Although she laments the loss of events such as the Brooksville Raid, she said, ‘everything has its time.’
Waning interest in reenactment as a hobby has also taken its toll on attendance, according to organizers.
‘The reenactment participants would take their children out to every single event,’ raid organizer Jan Knowles said. ‘And by the time they were adults, they didn’t want anything to do with it.’
Reenactments in general appear to be more popular with the Baby Boomer generation than with later ones, as the reenactment movement was said to have first become popular in the 1960s.
‘The problem with the baby boomers is that we grew older, and we’ve got 60-year-old, pot-bellied men running around playing war,’ Western Kentucky University history professor Glenn W. LaFantasie told the Tampa Bay Times.

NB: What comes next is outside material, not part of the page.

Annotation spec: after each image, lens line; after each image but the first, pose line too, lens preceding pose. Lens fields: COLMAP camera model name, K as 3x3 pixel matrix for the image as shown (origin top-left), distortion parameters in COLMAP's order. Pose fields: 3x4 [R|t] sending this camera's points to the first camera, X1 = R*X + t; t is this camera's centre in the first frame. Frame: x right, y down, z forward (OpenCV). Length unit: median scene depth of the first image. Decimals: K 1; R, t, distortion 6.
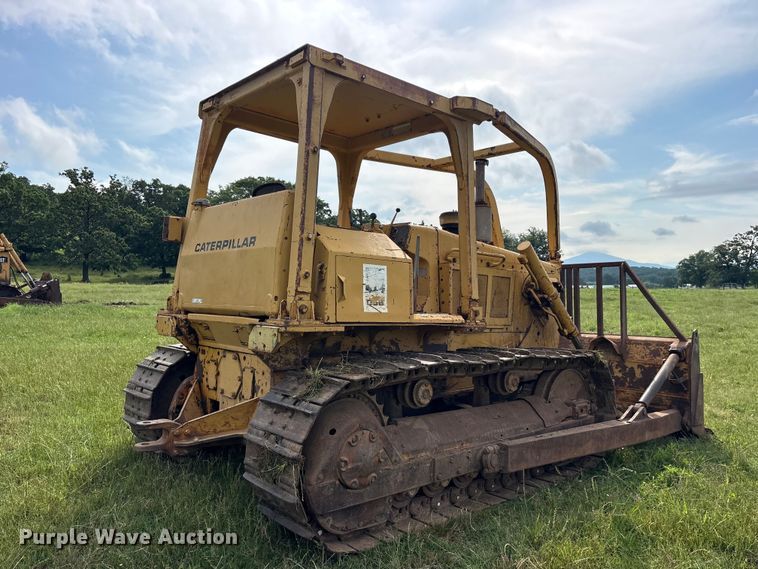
lens RADIAL K [[574.0, 0, 381.2], [0, 574.0, 274.4], [0, 0, 1]] dist [0.055007, -0.060211]
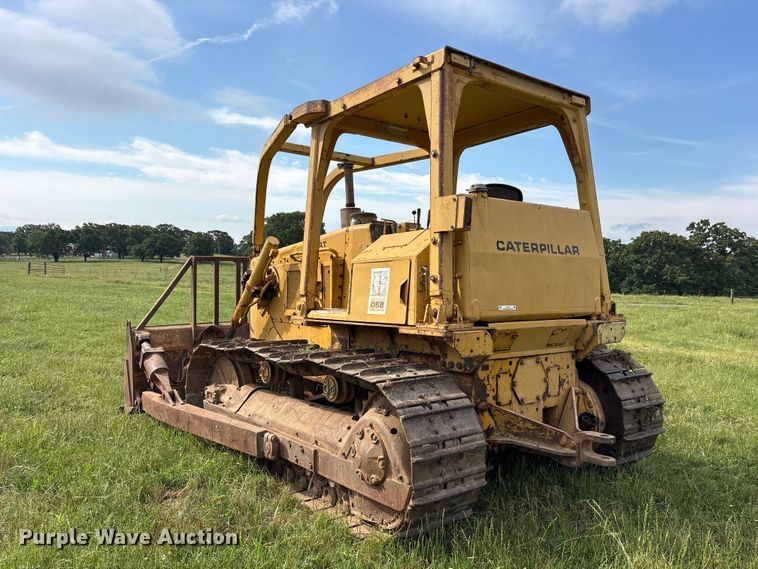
lens RADIAL K [[574.0, 0, 381.2], [0, 574.0, 274.4], [0, 0, 1]] dist [0.055007, -0.060211]
pose [[0.073183, -0.002130, 0.997316, -0.908339], [-0.042774, 0.999071, 0.005273, -0.000301], [-0.996401, -0.043045, 0.073023, 0.858783]]
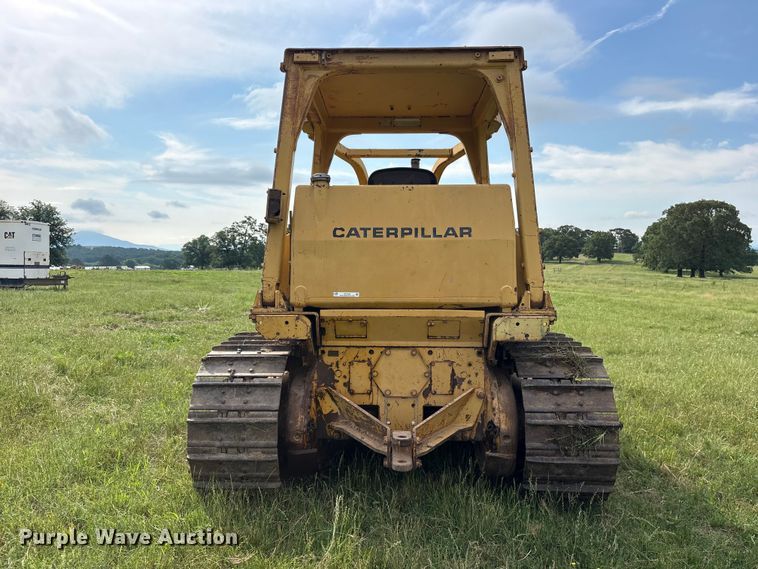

He said it was ‘an anachronism’ to see elderly reenactors on the battlefield when actual Civil War soldiers likely would have been in their 30s.
At a time when statues of Confederate generals are being toppled by protesters or removed by local governments and the Confederate flag is being banned from display across the country, Civil War reenactments are also coming under fire.
High school history teacher and author of Searching for Black Confederates: The Civil War’s Most Persistent Myth, Kevin M. Levin, said that reenactments are ‘mythologizing the facts’ as they often veer away from the true realities of the Civil War, which includes issues of race and slavery, turning it to more entertainment than historical lesson.
It’s unclear if there are plans to revive the Brooksville Raid in the future, if another suitable location can be found to host it.
In early June, a peaceful Black Lives Matter rally was held in Brooksville. Among the demands was the removal of a marble statue of a Confederate solider and a ‘hanging tree’ that was allegedly used for lynchings, both standing in front of the courthouse, according to ABC Action News.
Brooksville itself is named after hardline slavery supporter U.S. Rep. Preston Brooks of South Carolina, a Democrat.
In 1856 while on the floor of the Senate, Brooks nearly beat to death abolitionist Republican Sen. Charles Sumner with a cane, following Sumner’s antislavery speech in which he supposedly verbally attacked Brooks’ second cousin.
Admiration for Brooks’ action is said to have been behind the Florida city naming itself after him following the incident.